Discernment
Practice: After entering into prayer as described in the previous emails, take a moment of awareness about awareness. Take three long breaths. Notice the gift of thought and discernment. Feel gratitude for your intelligence, that you can learn and take in new information. Take another breath. Appreciate the ability to be compassionate, that we can notice and understand with empathy the feelings of another. Finally, with a third breath, feel gratitude for wisdom. Wisdom, meaning a deeper understanding of who we are, the ability to explore our purpose and to act upon it. Barukh Atah Adonoi, Honan HaDaat. Praised are You, God, who grants discernment.
Mystical Addition: Imagine in saying these words that you are exploring the deepest place of your consciousness, the part before thoughts and words emerge. On a surface level there might be a surge of feelings, of fear, of love, of anxiety and hope and despair all mixed together. But if we can plunge deeper we see the holiness of all those feelings. We realize that all of it is holy and a gift of God.
Background: We are granted perhaps uniquely in the universe a capacity to make distinctions, to have wisdom and understanding. We can imagine futures and bring them about; we can engage with people we love and care about and see and understand their pain and loss. Our intelligence is a tool that lets us unlock the secrets of the Universe, all a gift from God.

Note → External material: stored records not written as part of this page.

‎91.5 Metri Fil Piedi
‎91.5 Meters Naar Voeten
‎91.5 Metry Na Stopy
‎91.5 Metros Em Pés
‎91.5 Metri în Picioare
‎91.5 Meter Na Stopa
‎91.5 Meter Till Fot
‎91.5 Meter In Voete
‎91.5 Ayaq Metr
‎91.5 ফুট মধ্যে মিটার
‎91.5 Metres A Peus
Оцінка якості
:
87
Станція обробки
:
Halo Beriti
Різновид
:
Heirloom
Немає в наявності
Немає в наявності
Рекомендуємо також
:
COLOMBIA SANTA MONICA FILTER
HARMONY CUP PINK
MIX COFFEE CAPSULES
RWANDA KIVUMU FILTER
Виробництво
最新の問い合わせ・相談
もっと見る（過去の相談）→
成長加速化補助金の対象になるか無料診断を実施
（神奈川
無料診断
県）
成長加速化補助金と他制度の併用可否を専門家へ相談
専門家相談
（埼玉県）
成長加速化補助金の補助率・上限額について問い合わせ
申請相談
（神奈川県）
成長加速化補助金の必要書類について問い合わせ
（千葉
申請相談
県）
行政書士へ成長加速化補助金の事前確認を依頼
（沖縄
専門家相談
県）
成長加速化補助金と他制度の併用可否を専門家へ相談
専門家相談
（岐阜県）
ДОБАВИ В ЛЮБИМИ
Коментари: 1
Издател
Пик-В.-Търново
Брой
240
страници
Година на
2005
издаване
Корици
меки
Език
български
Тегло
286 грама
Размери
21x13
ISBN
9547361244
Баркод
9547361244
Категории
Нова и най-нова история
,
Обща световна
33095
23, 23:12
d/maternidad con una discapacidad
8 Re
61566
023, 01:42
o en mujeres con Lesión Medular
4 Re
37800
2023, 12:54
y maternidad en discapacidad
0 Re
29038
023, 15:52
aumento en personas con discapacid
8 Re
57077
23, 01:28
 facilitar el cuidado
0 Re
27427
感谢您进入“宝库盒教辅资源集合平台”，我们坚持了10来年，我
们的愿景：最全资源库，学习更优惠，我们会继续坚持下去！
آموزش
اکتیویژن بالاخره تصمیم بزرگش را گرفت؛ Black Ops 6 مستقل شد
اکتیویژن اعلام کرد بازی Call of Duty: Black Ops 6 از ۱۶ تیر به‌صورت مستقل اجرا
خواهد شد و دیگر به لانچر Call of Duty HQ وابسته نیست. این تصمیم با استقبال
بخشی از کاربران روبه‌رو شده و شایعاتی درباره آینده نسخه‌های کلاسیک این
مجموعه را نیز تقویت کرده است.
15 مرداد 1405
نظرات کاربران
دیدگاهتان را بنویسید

Intelligence can be used in ways that are destructive and filled with curses, or with blessings and great creativity. Even our emotional intelligence and compassion can be misused when our own pain, or the pain of our family or immediate community, blinds us to the suffering of others. People use their understanding of others in ways manipulative and painful all too often. By thanking God for the blessing of understanding and discernment we are challenging and inspiring ourselves to make use of these tools as the gifts they are. We assert that our intelligence and insight is a an act of grace. Like any such gift, it must then be used with wisdom and compassion.
Mystical Background: The words used in the prayer, da’at and binah, literally mean discernment and wisdom. Yet they also have a mystical layer. Da’at is the capacity that Moses’ possessed to be in tune with the Divine at all times. Moses lived in the place of God’s kedushah every moment of his life, fulfilling the commandment to “know God in all our ways.” Saying that we have da’at means each one of us possesses the innate capacity to connect with the Divine energy in our own ways.
Binah similarly is wisdom, the place of the origin of thought. It is the place in the Divine where inarticulate divinity becomes expressed into thought and potent word. To say that we are also gifted with Binah means we have the capacity to speak words of great meaning, to have well up from the depths of our self a kind of understanding that can be world redemptive.
As one says this blessing, a person is invited to imagine the very depth of the conscious self. We are asking for our deepest place of love and compassion, the very origin place of our thoughts, to be given expression. We are asking for our words to emerge directly, without corruption from fears and separation and ego. When that happens, we speak authentically, fully, and with great potency.